_Задание 1:_
Отредактируйте отрывок из воспоминаний о берлинском торгпредстве: перепишите его, начиная со слов «В тот год в» и заканчивая словами «Юры в Москву.», заменив «телеграмма» на «депеша».

ТРИ ГОДА В БЕРЛИНСКОМ ТОРГПРЕДСТВЕ

Автор: 
Солоневич Т. В.

Мысли завертелись вихрем в голове. Вот-те раз! Остался в Варшаве! Очевидно, отстал от поезда? Вещи уехали дальше без него. Денег у него с собой, как кот наплакал. Что же теперь будет!

По совету хозяйки я вызвала по телефону из ближайшего ресторана — тут я особенно оценила прогресс современной культуры — начальника варшавского вокзала и, хотя упрямый поляк делал вид, что ни по-русски, ни по-немецки нечего не понимает, мне удалось добиться от него обещания, что он сделает все от него зависящее, чтобы помочь моему сыну.

В тот год в Варшаве, судя по газетам, как раз накрыли какую-то шайку, воровавшую подростков, и поэтому мне в голову полезли самые фантастические мысли. А вдруг на вокзале к Юре подойдет один из агентов такой шайки, сделает вид, что принимает в нем участие, а потом заведет его куда-нибудь, и мне даже следов его не найти! Словом, любая мать поймег мое тогдашнее положение. Два дня я была ни жива, ни мертва, и только на третий

-131-

вздохнула свободно, когда пришла телеграмма от мужа о благополучном прибытии Юры в Москву.

_Входные данные:_
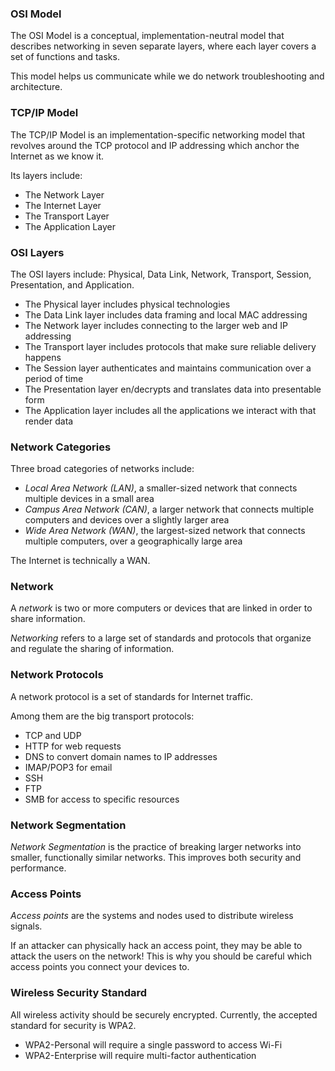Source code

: ### OSI Model

The OSI Model is a conceptual, implementation-neutral model that describes networking in seven separate layers, where each layer covers a set of functions and tasks.

This model helps us communicate while we do network troubleshooting and architecture.

### TCP/IP Model

The TCP/IP Model is an implementation-specific networking model that revolves around the TCP protocol and IP addressing which anchor the Internet as we know it.

Its layers include:

-   The Network Layer
-   The Internet Layer
-   The Transport Layer
-   The Application Layer

### OSI Layers

The OSI layers include: Physical, Data Link, Network, Transport, Session, Presentation, and Application.

-   The Physical layer includes physical technologies
-   The Data Link layer includes data framing and local MAC addressing
-   The Network layer includes connecting to the larger web and IP addressing
-   The Transport layer includes protocols that make sure reliable delivery happens
-   The Session layer authenticates and maintains communication over a period of time
-   The Presentation layer en/decrypts and translates data into presentable form
-   The Application layer includes all the applications we interact with that render data

### Network Categories

Three broad categories of networks include:

-   _Local Area Network (LAN)_, a smaller-sized network that connects multiple devices in a small area
-   _Campus Area Network (CAN)_, a larger network that connects multiple computers and devices over a slightly larger area
-   _Wide Area Network (WAN)_, the largest-sized network that connects multiple computers, over a geographically large area

The Internet is technically a WAN.

### Network

A _network_ is two or more computers or devices that are linked in order to share information.

_Networking_ refers to a large set of standards and protocols that organize and regulate the sharing of information.

### Network Protocols

A network protocol is a set of standards for Internet traffic.

Among them are the big transport protocols:

-   TCP and UDP
-   HTTP for web requests
-   DNS to convert domain names to IP addresses
-   IMAP/POP3 for email
-   SSH
-   FTP
-   SMB for access to specific resources

### Network Segmentation

_Network Segmentation_ is the practice of breaking larger networks into smaller, functionally similar networks. This improves both security and performance.

### Access Points

_Access points_ are the systems and nodes used to distribute wireless signals.

If an attacker can physically hack an access point, they may be able to attack the users on the network! This is why you should be careful which access points you connect your devices to.

### Wireless Security Standard

All wireless activity should be securely encrypted. Currently, the accepted standard for security is WPA2.

-   WPA2-Personal will require a single password to access Wi-Fi
-   WPA2-Enterprise will require multi-factor authentication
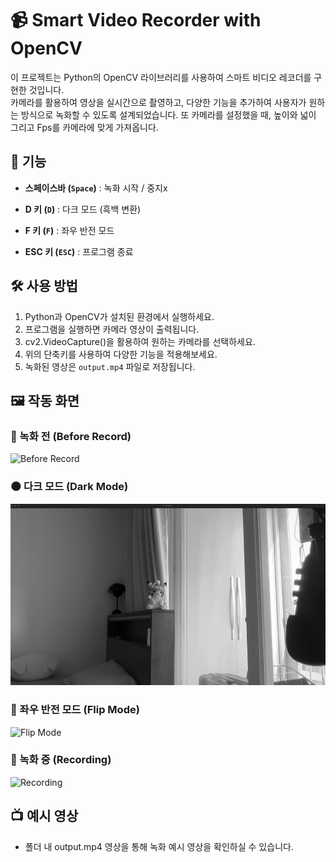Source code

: # 📹 Smart Video Recorder with OpenCV  

이 프로젝트는 Python의 OpenCV 라이브러리를 사용하여 스마트 비디오 레코더를 구현한 것입니다.  
카메라를 활용하여 영상을 실시간으로 촬영하고, 다양한 기능을 추가하여 사용자가 원하는 방식으로 녹화할 수 있도록 설계되었습니다.
또 카메라를 설정했을 때, 높이와 넓이 그리고 Fps를 카메라에 맞게 가져옵니다.

## 🎥 기능  

- **스페이스바 (`Space`)** : 녹화 시작 / 중지x

- **D 키 (`D`)** : 다크 모드 (흑백 변환)  
- **F 키 (`F`)** : 좌우 반전 모드  
- **ESC 키 (`ESC`)** : 프로그램 종료  

## 🛠 사용 방법  

1. Python과 OpenCV가 설치된 환경에서 실행하세요.  
2. 프로그램을 실행하면 카메라 영상이 출력됩니다.  
3. cv2.VideoCapture()을 활용하여 원하는 카메라를 선택하세요.
3. 위의 단축키를 사용하여 다양한 기능을 적용해보세요.  
4. 녹화된 영상은 `output.mp4` 파일로 저장됩니다.

## 🖼️ 작동 화면 

### 📌 녹화 전 (Before Record)  
![Before Record](Screenshots/Before_Record.png)  

### 🌑 다크 모드 (Dark Mode)  
![Dark Mode](Screenshots/Dark.png)  

### 🔄 좌우 반전 모드 (Flip Mode)  
![Flip Mode](Screenshots/Flip.png)  

### 🎥 녹화 중 (Recording)  
![Recording](Screenshots/Record.png)

## 📺 예시 영상
- 폴더 내 output.mp4 영상을 통해 녹화 예시 영상을 확인하실 수 있습니다.   
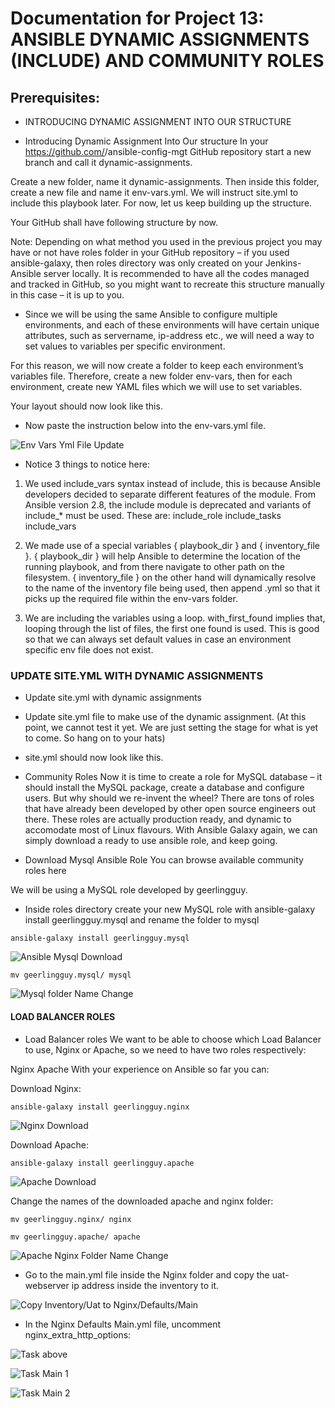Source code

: # Documentation for Project 13: ANSIBLE DYNAMIC ASSIGNMENTS (INCLUDE) AND COMMUNITY ROLES

## Prerequisites:

- INTRODUCING DYNAMIC ASSIGNMENT INTO OUR STRUCTURE

- Introducing Dynamic Assignment Into Our structure
In your https://github.com/<your-name>/ansible-config-mgt GitHub repository start a new branch and call it dynamic-assignments.

Create a new folder, name it dynamic-assignments. Then inside this folder, create a new file and name it env-vars.yml. We will instruct site.yml to include this playbook later. For now, let us keep building up the structure.

Your GitHub shall have following structure by now.

Note: Depending on what method you used in the previous project you may have or not have roles folder in your GitHub repository – if you used ansible-galaxy, then roles directory was only created on your Jenkins-Ansible server locally. It is recommended to have all the codes managed and tracked in GitHub, so you might want to recreate this structure manually in this case – it is up to you.

- Since we will be using the same Ansible to configure multiple environments, and each of these environments will have certain unique attributes, such as servername, ip-address etc., we will need a way to set values to variables per specific environment.

For this reason, we will now create a folder to keep each environment’s variables file. Therefore, create a new folder env-vars, then for each environment, create new YAML files which we will use to set variables.

Your layout should now look like this.


- Now paste the instruction below into the env-vars.yml file.

![Env Vars Yml File Update](./images/env-varsyml.PNG)

- Notice 3 things to notice here:

1. We used include_vars syntax instead of include, this is because Ansible developers decided to separate different features of the module. From Ansible version 2.8, the include module is deprecated and variants of include_* must be used. These are:
include_role
include_tasks
include_vars

2. We made use of a special variables { playbook_dir } and { inventory_file }. { playbook_dir } will help Ansible to determine the location of the running playbook, and from there navigate to other path on the filesystem. { inventory_file } on the other hand will dynamically resolve to the name of the inventory file being used, then append .yml so that it picks up the required file within the env-vars folder.

3. We are including the variables using a loop. with_first_found implies that, looping through the list of files, the first one found is used. This is good so that we can always set default values in case an environment specific env file does not exist.

### UPDATE SITE.YML WITH DYNAMIC ASSIGNMENTS

- Update site.yml with dynamic assignments

- Update site.yml file to make use of the dynamic assignment. (At this point, we cannot test it yet. We are just setting the stage for what is yet to come. So hang on to your hats)

- site.yml should now look like this.

- Community Roles
Now it is time to create a role for MySQL database – it should install the MySQL package, create a database and configure users. But why should we re-invent the wheel? There are tons of roles that have already been developed by other open source engineers out there. These roles are actually production ready, and dynamic to accomodate most of Linux flavours. With Ansible Galaxy again, we can simply download a ready to use ansible role, and keep going.

- Download Mysql Ansible Role
You can browse available community roles here

We will be using a MySQL role developed by geerlingguy.

- Inside roles directory create your new MySQL role with ansible-galaxy install geerlingguy.mysql and rename the folder to mysql

`ansible-galaxy install geerlingguy.mysql`

![Ansible Mysql Download](./images/ansible-mysql.PNG)

`mv geerlingguy.mysql/ mysql`

![Mysql folder Name Change](./images/change-to-mysql.PNG)

#### LOAD BALANCER ROLES

- Load Balancer roles
We want to be able to choose which Load Balancer to use, Nginx or Apache, so we need to have two roles respectively:

Nginx
Apache
With your experience on Ansible so far you can:

Download Nginx:

`ansible-galaxy install geerlingguy.nginx`

![Nginx Download](./images/nginx-dwnld.PNG)

Download Apache:

`ansible-galaxy install geerlingguy.apache`

![Apache Download](./images/apache-dwnld.PNG)

Change the names of the downloaded apache and nginx folder:

`mv geerlingguy.nginx/ nginx`

`mv geerlingguy.apache/ apache`

![Apache Nginx Folder Name Change](./images/apache-nginx-foldername-change.PNG)

- Go to the main.yml file inside the Nginx folder and copy the uat-webserver ip address inside the inventory to it.

![Copy Inventory/Uat to Nginx/Defaults/Main](./images/cp-inven-uat-nginx-defaults-main.PNG)

- In the Nginx Defaults Main.yml file, uncomment nginx_extra_http_options:

![Task above ](./images/nginx-http-uncomment.PNG)

![Task Main 1](./images/task-main-1.PNG)

![Task Main 2](./images/task-main-2.PNG)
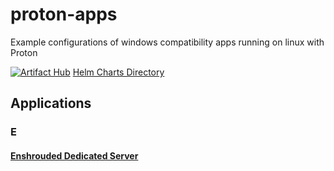 # proton-apps
Example configurations of windows compatibility apps running on linux with Proton

[![Artifact Hub](https://img.shields.io/endpoint?url=https://artifacthub.io/badge/repository/proton-apps)](https://artifacthub.io/packages/search?repo=proton-apps)
[Helm Charts Directory](charts/)

## Applications

### E
#### [Enshrouded Dedicated Server](apps/enshrouded)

_Задание 2:_
Перепишите без изменений строки листинга от строки со словами «### Network Protocols» до строки со словами «Recorder with OpenCV» включительно. Изображения в ответ не включайте.

_Ответ 1:_
В тот год в Варшаве, судя по газетам, как раз накрыли какую-то шайку, воровавшую подростков, и поэтому мне в голову полезли самые фантастические мысли. А вдруг на вокзале к Юре подойдет один из агентов такой шайки, сделает вид, что принимает в нем участие, а потом заведет его куда-нибудь, и мне даже следов его не найти! Словом, любая мать поймег мое тогдашнее положение. Два дня я была ни жива, ни мертва, и только на третий

-131-

вздохнула свободно, когда пришла депеша от мужа о благополучном прибытии Юры в Москву.

_Ответ 2:_
### Network Protocols

A network protocol is a set of standards for Internet traffic.

Among them are the big transport protocols:

-   TCP and UDP
-   HTTP for web requests
-   DNS to convert domain names to IP addresses
-   IMAP/POP3 for email
-   SSH
-   FTP
-   SMB for access to specific resources

### Network Segmentation

_Network Segmentation_ is the practice of breaking larger networks into smaller, functionally similar networks. This improves both security and performance.

### Access Points

_Access points_ are the systems and nodes used to distribute wireless signals.

If an attacker can physically hack an access point, they may be able to attack the users on the network! This is why you should be careful which access points you connect your devices to.

### Wireless Security Standard

All wireless activity should be securely encrypted. Currently, the accepted standard for security is WPA2.

-   WPA2-Personal will require a single password to access Wi-Fi
-   WPA2-Enterprise will require multi-factor authentication
Source code

: # 📹 Smart Video Recorder with OpenCV  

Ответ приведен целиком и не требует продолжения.